Yugoslavia's economic troubles push it reluctantly toward Soviets

Yugoslavia's unprecedented economic problems struck home a few weeks ago when shoppers in Titograd rioted - over shortages of washing powder. Customers wrecked the premises of shops when detergent ran out before the majority had gotten any. Not even in the hard-pressed days immediately after World War II had consumers made such a disturbance.

It was obvious that the country's economic problems were putting a serious strain on the Belgrade government's credibility.

Soviet Premier Nikolai Tikhonov arrived in Belgrade a short time later, well aware both of Yugoslavia's economic difficulties - it has a foreign debt of some sig-naling renewed awareness of the importance of Yugoslav stability.

The Yugoslavs themselves were facing up to an uncomfortable fact: In the past few years the Soviet Union had moved into first place in their trading list, displacing West Germany and Italy.

Last year trade with the Soviets topped $7 billion, amounting to one-third of all Yugoslav trade. The Soviets supply about half of Yugoslavia's oil: Mr. Tikhonov promised 5.35 million tons this year.

As a Yugoslav commentator put it as Mr. Tikhonov arrived, this represents a ''kind of dependence'' Belgrade would rather not have, or, at least, would like to match with increased ties with the West.

The Yugoslavs managed to hold their own during this first bargaining encounter with the new Kremlin leadership. Growth in trade was contained: For 1983 it remains more or less at 1982's level.

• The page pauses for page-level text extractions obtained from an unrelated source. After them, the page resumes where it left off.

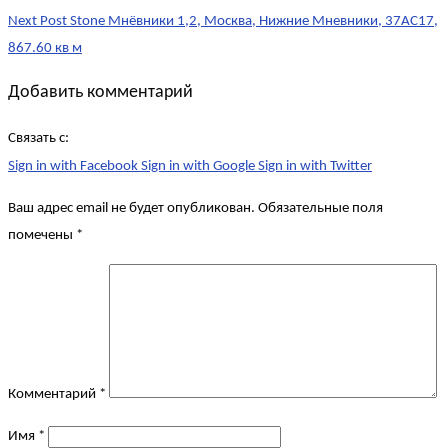
Next Post
Stone Мнёвники 1,2, Москва, Нижние Мневники, 37АС17,
867.60 кв м
Добавить комментарий
Связать с:
Sign in with Facebook
Sign in with Google
Sign in with Twitter
Ваш адрес email не будет опубликован.
Обязательные поля
помечены
*
Комментарий
*
Имя
*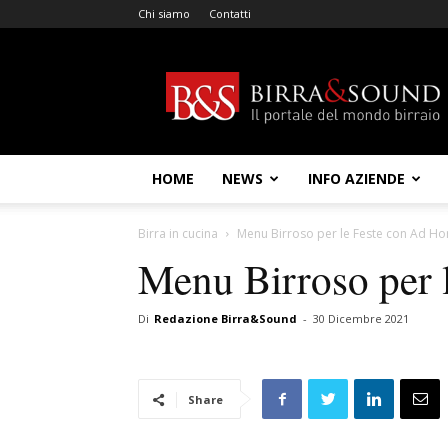
Chi siamo
Contatti
Birra
&
Sound
HOME
NEWS
INFO AZIENDE
Birra in cucina
Menu Birroso per le Feste con Ad Ho
Menu Birroso per 
Di
Redazione Birra&Sound
-
30 Dicembre 2021
Share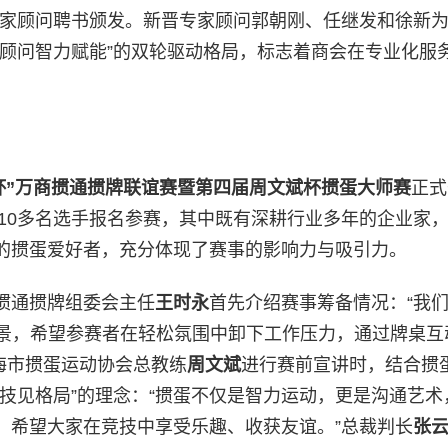
专家顾问聘书颁发。新晋专家顾问郭朝刚、任继发和徐新
、顾问智力赋能”的双轮驱动格局，标志着商会在专业化服
杯”万商掼通掼牌联谊赛
暨
第四届周文斌杯掼蛋大师赛
正式
210多名选手报名参赛，其中既有深耕行业多年的企业家
的掼蛋爱好者，充分体现了赛事的影响力与吸引力。
掼通掼牌组委会主任
王时永
首先介绍赛事筹备情况：“我
场景，希望参赛者在轻松氛围中卸下工作压力，通过牌桌互
上海市掼蛋运动协会总教练
周文斌
进行赛前宣讲时，结合掼
技见格局”的理念：“掼蛋不仅是智力运动，更是沟通艺术
，希望大家在竞技中享受乐趣、收获友谊。”总裁判长
张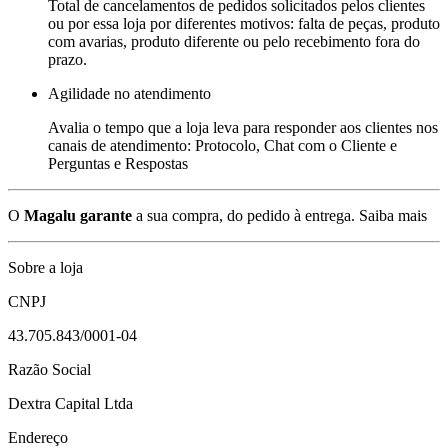
Total de cancelamentos de pedidos solicitados pelos clientes
ou por essa loja por diferentes motivos: falta de peças, produto
com avarias, produto diferente ou pelo recebimento fora do
prazo.
Agilidade no atendimento
Avalia o tempo que a loja leva para responder aos clientes nos
canais de atendimento: Protocolo, Chat com o Cliente e
Perguntas e Respostas
O
Magalu garante
a sua compra, do pedido à entrega.
Saiba mais
Sobre a loja
CNPJ
43.705.843/0001-04
Razão Social
Dextra Capital Ltda
Endereço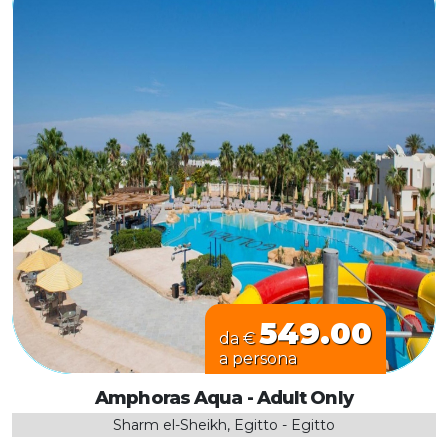
549.00
da €
a persona
Amphoras Aqua - Adult Only
Sharm el-Sheikh, Egitto - Egitto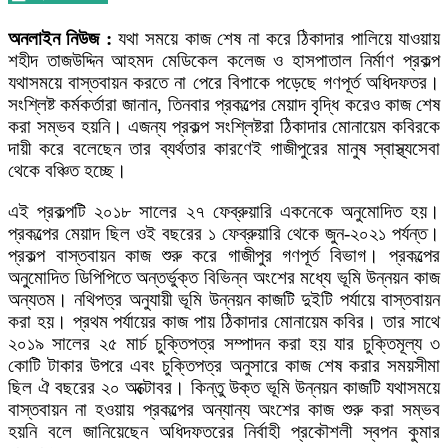
অনলাইন
নিউজ
:
যথা সময়ে কাজ শেষ না করে ঠিকাদার পালিয়ে যাওয়ায়
শহীদ তাজউদ্দিন আহমদ মেডিকেল কলেজ ও হাসপাতাল নির্মাণ প্রকল্প
যথাসময়ে বাস্তবায়ন করতে না পেরে বিপাকে পড়েছে গণপূর্ত অধিদফতর।
সংশ্লিষ্ট কর্মকর্তারা জানান, তিনবার প্রকল্পের মেয়াদ বৃদ্ধি করেও কাজ শেষ
করা সম্ভব হয়নি। এজন্য প্রকল্প সংশ্লিষ্টরা ঠিকাদার মোনায়েম কবিরকে
দায়ী করে বলেছেন তার ব্যর্থতার কারণেই গাজীপুরের মানুষ স্বাস্থ্যসেবা
থেকে বঞ্চিত হচ্ছে।
এই প্রকল্পটি ২০১৮ সালের ২৭ ফেব্রুয়ারি একনেকে অনুমোদিত হয়।
প্রকল্পের মেয়াদ ছিল ওই বছরের ১ ফেব্রুয়ারি থেকে জুন-২০২১ পর্যন্ত।
প্রকল্প বাস্তবায়ন কাজ শুরু করে গাজীপুর গণপূর্ত বিভাগ। প্রকল্পের
অনুমোদিত ডিপিপিতে অন্তর্ভুক্ত বিভিন্ন অংশের মধ্যে ভূমি উন্নয়ন কাজ
অন্যতম। নথিপত্র অনুযায়ী ভূমি উন্নয়ন কাজটি দুইটি পর্যায়ে বাস্তবায়ন
করা হয়। প্রথম পর্যায়ের কাজ পায় ঠিকাদার মোনায়েম কবির। তার সাথে
২০১৯ সালের ২৫ মার্চ চুক্তিপত্র সম্পাদন করা হয় যার চুক্তিমূল্য ৩
কোটি টাকার উপরে এবং চুক্তিপত্র অনুসারে কাজ শেষ করার সময়সীমা
ছিল ঐ বছরের ২০ অক্টোবর। কিন্তু উক্ত ভূমি উন্নয়ন কাজটি যথাসময়ে
বাস্তবায়ন না হওয়ায় প্রকল্পের অন্যান্য অংশের কাজ শুরু করা সম্ভব
হয়নি বলে জানিয়েছেন অধিদফতরের নির্বাহী প্রকৌশলী স্বপন কুমার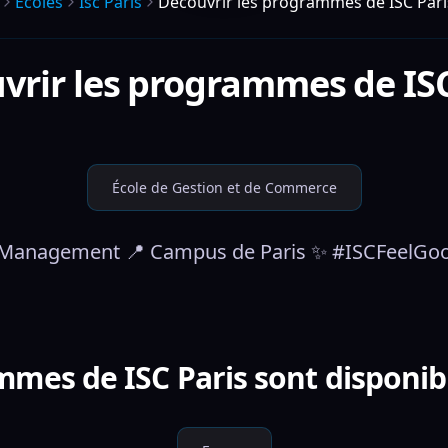
Écoles
Isc Paris
Découvrir les programmes de ISC Pari
vrir les programmes de
IS
École de Gestion et de Commerce
Management 📍 Campus de Paris ✨ #ISCFeelGood 
mes de ISC Paris sont disponib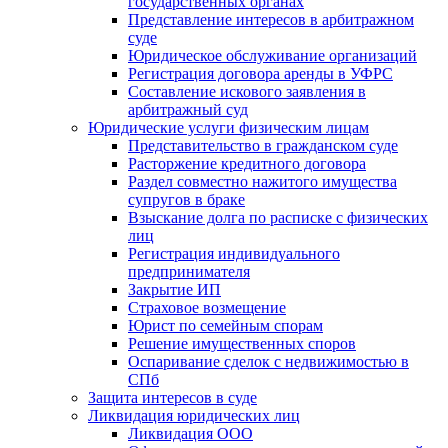
государственных органах
Представление интересов в арбитражном
суде
Юридическое обслуживание организаций
Регистрация договора аренды в УФРС
Составление искового заявления в
арбитражный суд
Юридические услуги физическим лицам
Представительство в гражданском суде
Расторжение кредитного договора
Раздел совместно нажитого имущества
супругов в браке
Взыскание долга по расписке с физических
лиц
Регистрация индивидуального
предпринимателя
Закрытие ИП
Страховое возмещение
Юрист по семейным спорам
Решение имущественных споров
Оспаривание сделок с недвижимостью в
СПб
Защита интересов в суде
Ликвидация юридических лиц
Ликвидация ООО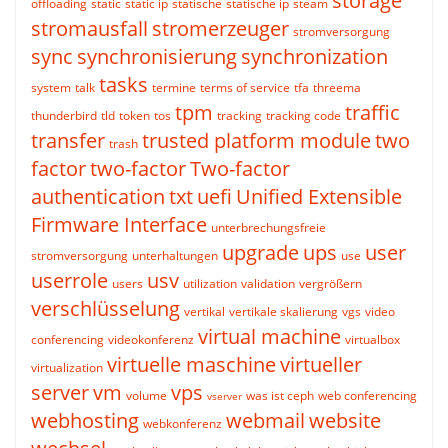
storage
offloading
static
static ip
statische
statische ip
steam
stromausfall
stromerzeuger
stromversorgung
sync
synchronisierung
synchronization
tasks
system
talk
termine
terms of service
tfa
threema
tpm
traffic
thunderbird
tld
token
tos
tracking
tracking code
transfer
trusted platform module
two
trash
factor
two-factor
Two-factor
authentication
txt
uefi
Unified Extensible
Firmware Interface
unterbrechungsfreie
upgrade
ups
user
stromversorgung
unterhaltungen
use
userrole
usv
users
utilization
validation
vergrößern
verschlüsselung
vertikal
vertikale skalierung
vgs
video
virtual machine
conferencing
videokonferenz
virtualbox
virtuelle maschine
virtueller
virtualization
server
vm
vps
volume
was ist ceph
web conferencing
vserver
webhosting
webmail
website
webkonferenz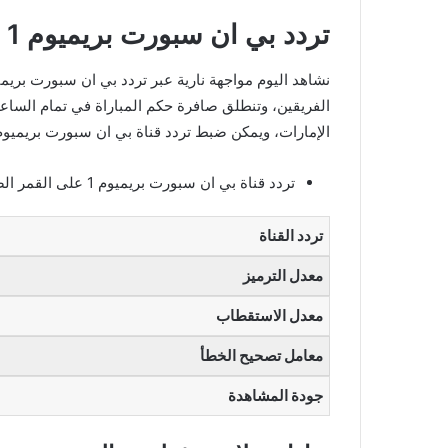
تردد بي ان سبورت بريميوم 1 الناقلة لمباراة ميلان وتشيلسي اليوم
الفريقين، وتنطلق صافرة حكم المباراة في تمام الساعة
الإمارات، ويمكن ضبط تردد قناة بي ان سبورت بريميوم 1 الناقلة للمباراة عبر التردد الآت
تردد قناة بي ان سبورت بريميوم 1 على القمر الصناعي سهيل سات
تردد القناة
معدل الترميز
معدل الاستقطاب
معامل تصحيح الخطأ
جودة المشاهدة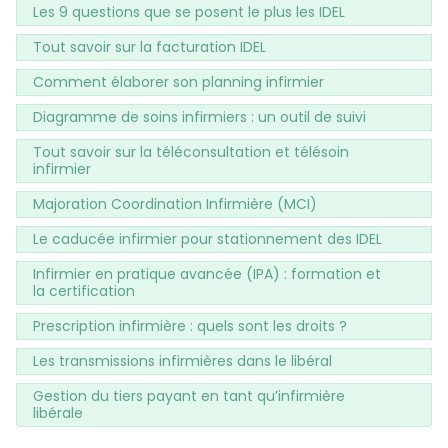
Les 9 questions que se posent le plus les IDEL
Tout savoir sur la facturation IDEL
Comment élaborer son planning infirmier
Diagramme de soins infirmiers : un outil de suivi
Tout savoir sur la téléconsultation et télésoin
infirmier
Majoration Coordination Infirmière (MCI)
Le caducée infirmier pour stationnement des IDEL
Infirmier en pratique avancée (IPA) : formation et
la certification
Prescription infirmière : quels sont les droits ?
Les transmissions infirmières dans le libéral
Gestion du tiers payant en tant qu’infirmière
libérale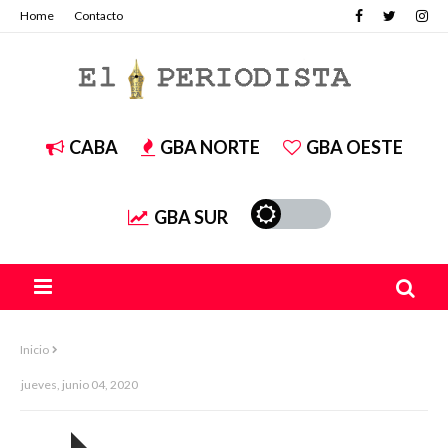
Home
Contacto
CABA
GBA NORTE
GBA OESTE
GBA SUR
Inicio
jueves, junio 04, 2020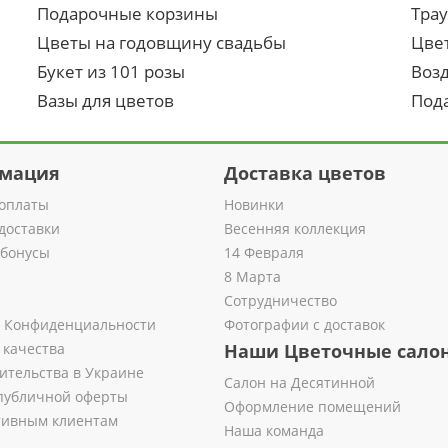
Подарочные корзины
Тра
Цветы на годовщину свадьбы
Цве
Букет из 101 розы
Воз
Вазы для цветов
Под
мация
Доставка цветов
оплаты
Новинки
доставки
Весенняя коллекция
 бонусы
14 Февраля
8 Марта
Сотрудничество
 Конфиденциальности
Фотографии с доставок
 качества
Наши Цветочные сало
ительства в Украине
Салон на Десятинной
публичной оферты
Оформление помещений
тивным клиентам
Наша команда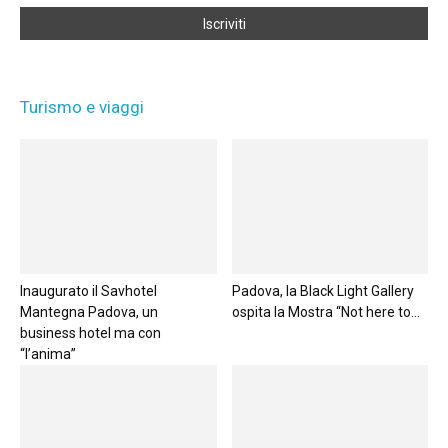
Turismo e viaggi
Inaugurato il Savhotel
Padova, la Black Light Gallery
Mantegna Padova, un
ospita la Mostra “Not here to...
business hotel ma con
“l’anima”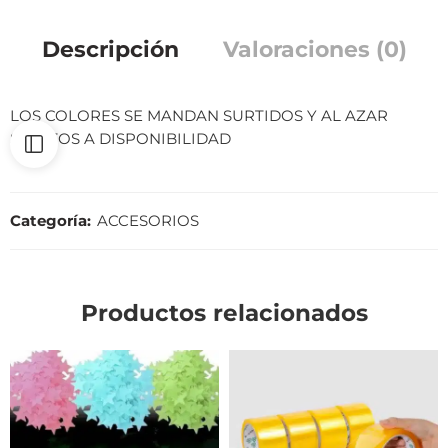
Descripción
Valoraciones (0)
LOS COLORES SE MANDAN SURTIDOS Y AL AZAR
SUJETOS A DISPONIBILIDAD
Categoría:
ACCESORIOS
Productos relacionados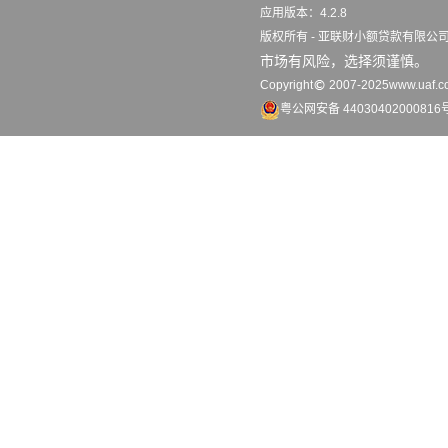
应用版本：4.2.8 更
版权所有 - 亚联财小额贷款有限
市场有风险，选择须谨慎。
Copyright
2007-2025www.uaf.co
粤公网安备 44030402000816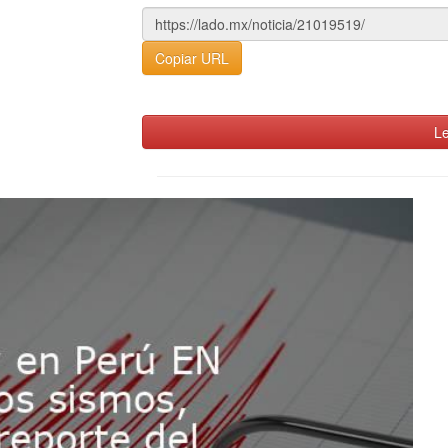
Copiar URL
Le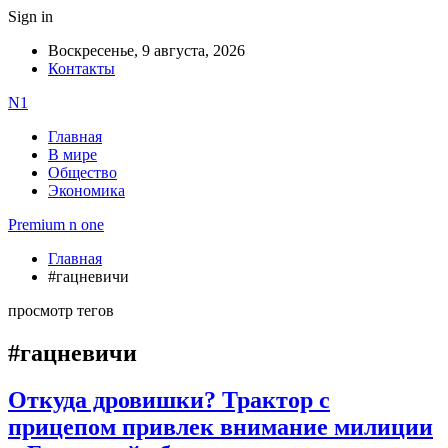
Sign in
Воскресенье, 9 августа, 2026
Контакты
N1
Главная
В мире
Общество
Экономика
Premium n one
Главная
#гацневичи
просмотр тегов
#гацневичи
Откуда дровишки? Трактор с
прицепом привлек внимание милиции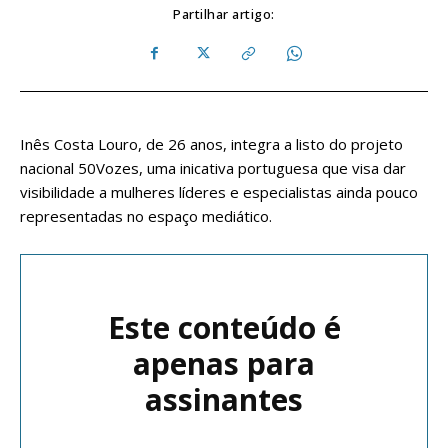
Partilhar artigo:
Inês Costa Louro, de 26 anos, integra a listo do projeto
nacional 50Vozes, uma inicativa portuguesa que visa dar
visibilidade a mulheres líderes e especialistas ainda pouco
representadas no espaço mediático.
Este conteúdo é
apenas para
assinantes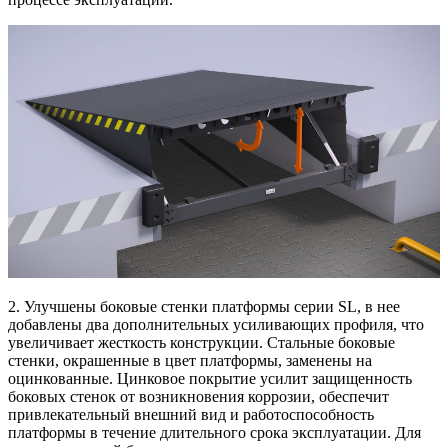
2. Улучшены боковые стенки платформы серии SL, в нее
добавлены два дополнительных усиливающих профиля, что
увеличивает жесткость конструкции. Стальные боковые
стенки, окрашенные в цвет платформы, заменены на
оцинкованные. Цинковое покрытие усилит защищенность
боковых стенок от возникновения коррозии, обеспечит
привлекательный внешний вид и работоспособность
платформы в течение длительного срока эксплуатации. Для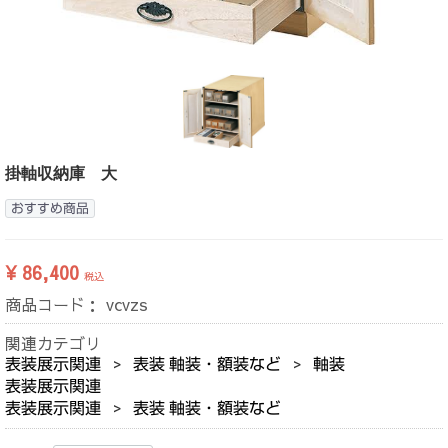
掛軸収納庫 大
おすすめ商品
¥ 86,400
税込
商品コード：
vcvzs
関連カテゴリ
表装展示関連
表装 軸装・額装など
軸装
表装展示関連
表装展示関連
表装 軸装・額装など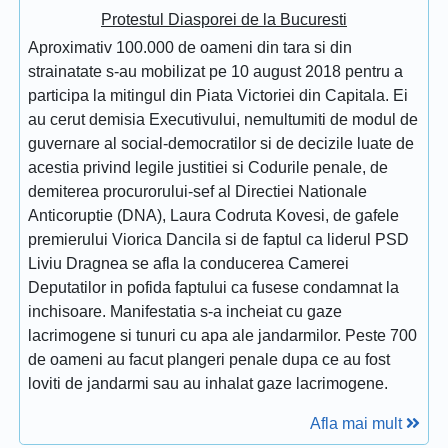
Protestul Diasporei de la Bucuresti
Aproximativ 100.000 de oameni din tara si din
strainatate s-au mobilizat pe 10 august 2018 pentru a
participa la mitingul din Piata Victoriei din Capitala. Ei
au cerut demisia Executivului, nemultumiti de modul de
guvernare al social-democratilor si de decizile luate de
acestia privind legile justitiei si Codurile penale, de
demiterea procurorului-sef al Directiei Nationale
Anticoruptie (DNA), Laura Codruta Kovesi, de gafele
premierului Viorica Dancila si de faptul ca liderul PSD
Liviu Dragnea se afla la conducerea Camerei
Deputatilor in pofida faptului ca fusese condamnat la
inchisoare. Manifestatia s-a incheiat cu gaze
lacrimogene si tunuri cu apa ale jandarmilor. Peste 700
de oameni au facut plangeri penale dupa ce au fost
loviti de jandarmi sau au inhalat gaze lacrimogene.
Afla mai mult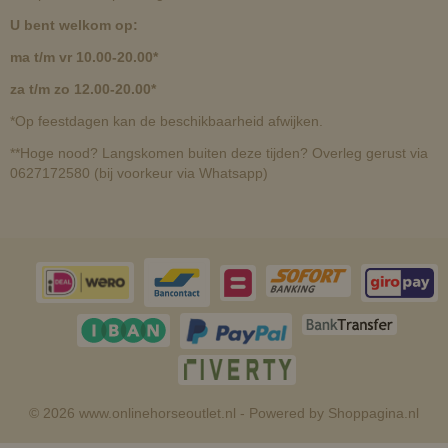
U bent welkom op:
ma t/m vr 10.00-20.00*
za t/m zo 12.00-20.00*
*Op feestdagen kan de beschikbaarheid afwijken.
**Hoge nood? Langskomen buiten deze tijden? Overleg gerust via
0627172580 (bij voorkeur via Whatsapp)
© 2026 www.onlinehorseoutlet.nl - Powered by Shoppagina.nl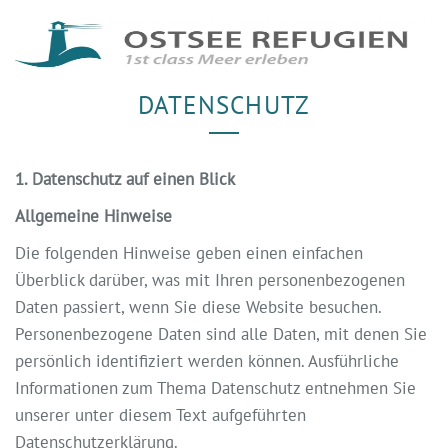
DATENSCHUTZ
1. Datenschutz auf einen Blick
Allgemeine Hinweise
Die folgenden Hinweise geben einen einfachen
Überblick darüber, was mit Ihren personenbezogenen
Daten passiert, wenn Sie diese Website besuchen.
Personenbezogene Daten sind alle Daten, mit denen Sie
persönlich identifiziert werden können. Ausführliche
Informationen zum Thema Datenschutz entnehmen Sie
unserer unter diesem Text aufgeführten
Datenschutzerklärung.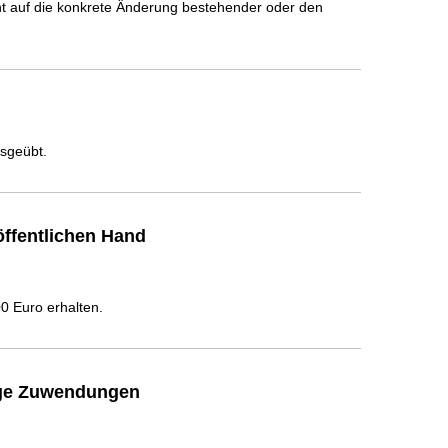
icht auf die konkrete Änderung bestehender oder den
usgeübt.
ffentlichen Hand
 Euro erhalten.
ige Zuwendungen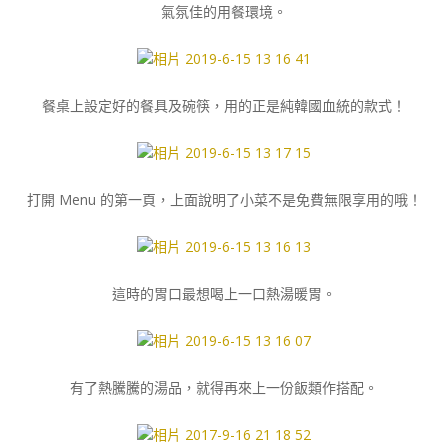
氣氛佳的用餐環境。
餐桌上設定好的餐具及碗筷，用的正是純韓國血統的款式！
打開 Menu 的第一頁，上面說明了小菜不是免費無限享用的哦！
這時的胃口最想喝上一口熱湯暖胃。
有了熱騰騰的湯品，就得再來上一份飯類作搭配。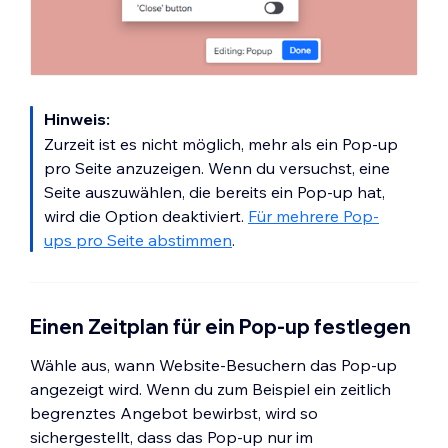
Hinweis:
Zurzeit ist es nicht möglich, mehr als ein Pop-up
pro Seite anzuzeigen. Wenn du versuchst, eine
Seite auszuwählen, die bereits ein Pop-up hat,
wird die Option deaktiviert.
Für mehrere Pop-
ups pro Seite abstimmen
.
Einen Zeitplan für ein Pop-up festlegen
Wähle aus, wann Website-Besuchern das Pop-up
angezeigt wird. Wenn du zum Beispiel ein zeitlich
begrenztes Angebot bewirbst, wird so
sichergestellt, dass das Pop-up nur im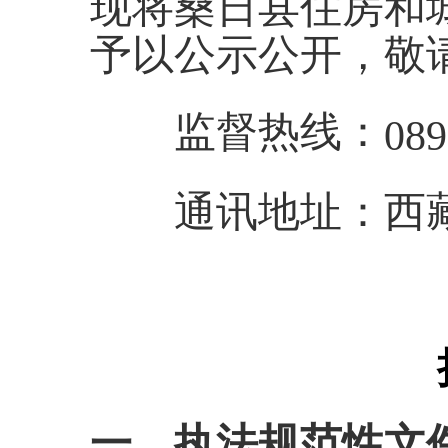
现将桑日县住房和
予以公示公开，敬
监督热线：
089
通讯地址：西藏
一、执法规范性文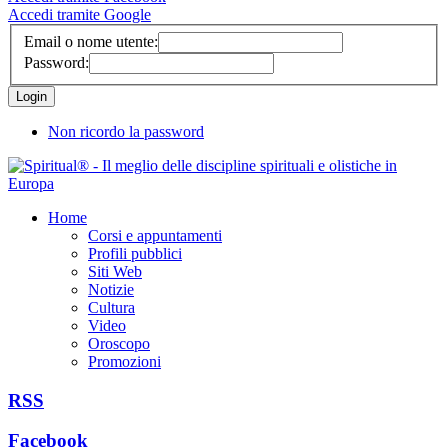
Accedi tramite Google
Email o nome utente:
Password:
Non ricordo la password
Home
Corsi e appuntamenti
Profili pubblici
Siti Web
Notizie
Cultura
Video
Oroscopo
Promozioni
RSS
Facebook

And the Yugoslavs got some of the ''economic cooperation'' they have come to prefer to further growth in ordinary commercial exchanges.

The Soviets have undertaken, for example, to finish a $120 million, 500 -megawatt thermoelectric power plant in central Yugoslavia. It is part of a bilateral cooperation plan worked out with the late Premier Alexei Kosygin in the '70s. Although the plan covered five Soviet investment credits worth more than $1 billion, the Yugoslavs have taken up only half.

The communique with Tikhonov confirmed the mutuality of bilateral relations and recognition of Yugoslav independence and nonalignment. The Yugoslavs always insist on this latter point when dealing with the Soviets. They know well that the price of that independence - like liberty - is eternal vigilance.

The Soviets seem to have been content to play it cool this time, or to deem it best to do so. They are always on the lookout for opportunities to increase their standing in communist but nonaligned Yugoslavia.

Stalin's successors abandoned his heavy-handed tactics, but not his desire to draw Yugoslavia back into the fold. Through the '70s, for example, there were attempts to funnel Soviet ''aid'' to the least-developed republics, where nationalist feeling might linger under the surface.

Western recession in recent years has made it much harder for the Yugoslavs to keep the Russians at bay. Although the Yugoslavs made repeated efforts to persuade the European Community to ease some trade barriers, they have had to turn more to the Eastern market.

Both the US and the West Europeans are indicating a greater awareness of this - and that a more urgent appreciation of the Yugoslav situation was needed.

During a recent visit to Belgrade, Lawrence Eagleburger, a former ambassador to Yugoslavia who is now undersecretary of state for political affairs, reassured his hosts the West felt ''an obligation to help.''

Effective April 1, a new agreement with the EC gave Yugoslavia susbstantial concessions on its exports and access to the European Investment Bank. Commercial bank creditors have agreed on a $4 billion rescue package that includes $600 million in new money and reschedules loans coming due in 1983. And governments, the International Monetary Fund, and the banks are finalizing a big package for refinancing Belgrade's debts (some $20 billion).

The relevance of Western attitudes has become in some measure as crucial as in the early '50s, when the decision was first made to sustain an independent Yugoslavia.

But however helpful the West may be, the post-Tito collective leadership will not get out of the woods unless it overcomes serious regional squabbles about economic policy and convinces its people that it is serious - despite the austerity. And Yugoslav products need to be upgraded to compete on Western markets.

Comparisons are drawn with Poland's present economic plight. But there is one great difference: With its largely open, motivated society, Yugoslavia is infinitely better placed to overcome its problems.